Bowing To Beijing Or Suffering Are The Two Options Faced By Energy Firms Operating In The South China Sea

Oil and gas players with interests in the disputed zone are put in a bad place as the world’s second-largest economy threatens military action in the South China Sea.

For the Spanish energy firm Repsol, that was the case. After Beijing warned the Southeast Asian country that it would attack bases if operations continued, the subsidiary of Repsol – Talisman-Vietnam, was ordered by Hanoi to stop gas drilling in a China-claimed area in July.

Hugo Brennan, Asia analyst at Verisk Maplecroft, said in a Wednesday note that President Xi Jinping’s administration’s use of military retaliation could result in further pressure on future business dealings and is “a worrying escalation”.

According to Brennan, there is likely to be pressure from Beijing on companies that have interests or operations in blocks located within China-claimed waters but those that are licensed by Southeast Asian governments.

There are many overlapping claims in the region. In the South China Sea, a massive area that extends roughly 1,000 miles from its southern shores is marked by China which relies on a concept known as the nine-dash line to mark its territorial claims. Sovereign rights over parts of the international waterway, which is rich in resources and boasts key maritime routes, have also been laid by Vietnam, the Philippines, Malaysia Brunei and Taiwan.

Chinese protestations are to be faced by firms licensed by other countries to operate in disputed areas against that backdrop. Brennan said that implicit threats to company staff and assets, or de facto exclusion from the Chinese market and on-site harassment are the consequences that any company ignoring those Chinese reservations would likely face. Heh added that in 2007, BP experienced the former option.

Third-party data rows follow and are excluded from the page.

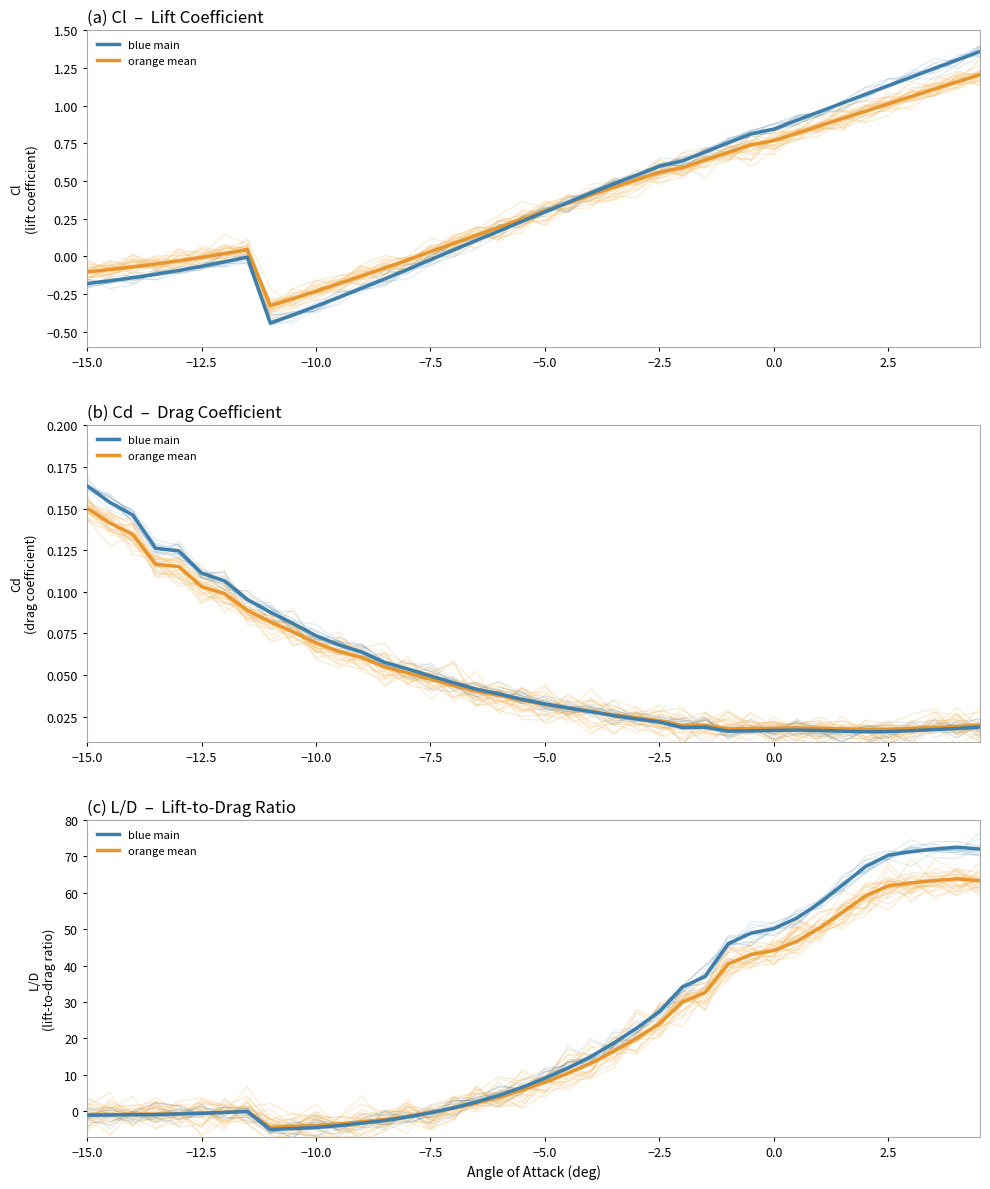

Which series has the largest range (max minus min)?

blue main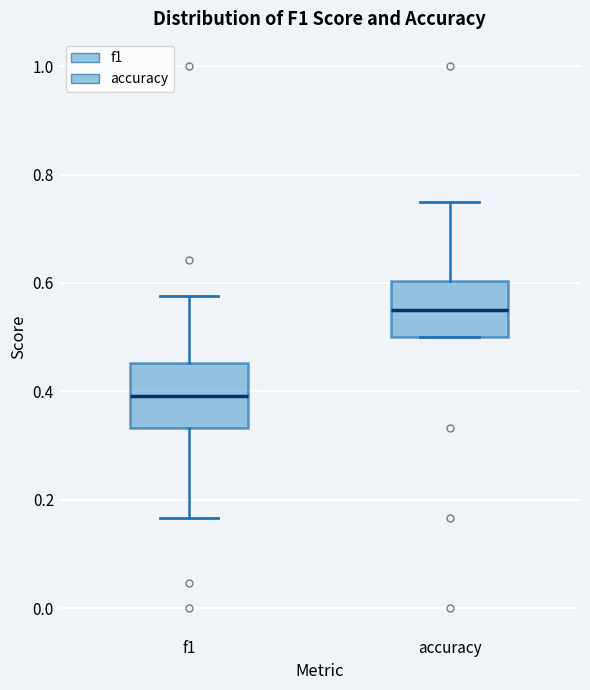

Which box's median line is the highest?

accuracy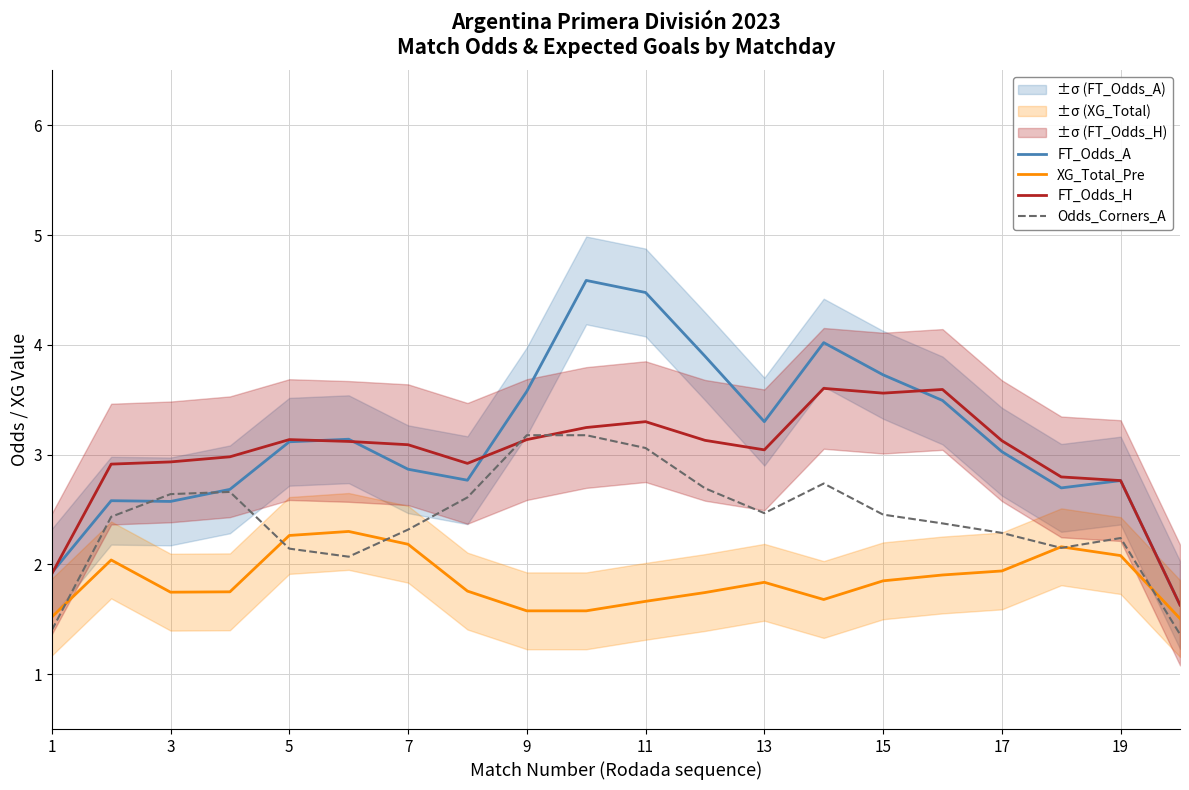

Which series has the largest total across all categories?

FT_Odds_A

“Operators also have to analyse the resolve of Southeast Asian governments to stand up to China. Otherwise, companies with rights to develop blocks or fields in contested waters may find that they are prevented from exercising them as host government become wary of rocking the boat.”

Vietnam’s Red Emperor oil and gas field, also called Ca Rong Do, could be the next potential flash-point. Drilling in this project is slated for 2019 and Repsol is active in the project. This is a contentious project because it is located within China’s nine-dash line. Brennan said that it remains to be seen how much progress the Madrid-based firm will make in light of Chinese threats.

In response to China’s aggressive behavior, regional players are already taking defensive action.

Indonesia recently announced intentions to use its military to provide security for resource exploration activities even though it isn’t a claimant in the South China Sea drama but maintains an exclusive economic zone there.

However, “blurring the lines between commercial and naval activities in this way raises the potential for oil and gas assets to become targets in any militarized confrontation,” Brennan said.

China itself is in no rush to develop those assets even though it prevents others from tapping hydrocarbon deposits located within its nine-dash line. According to Brennan, that’s likely because 71.2 percent of total discovered reserves within the nine-dash line are “not currently considered commercially viable.”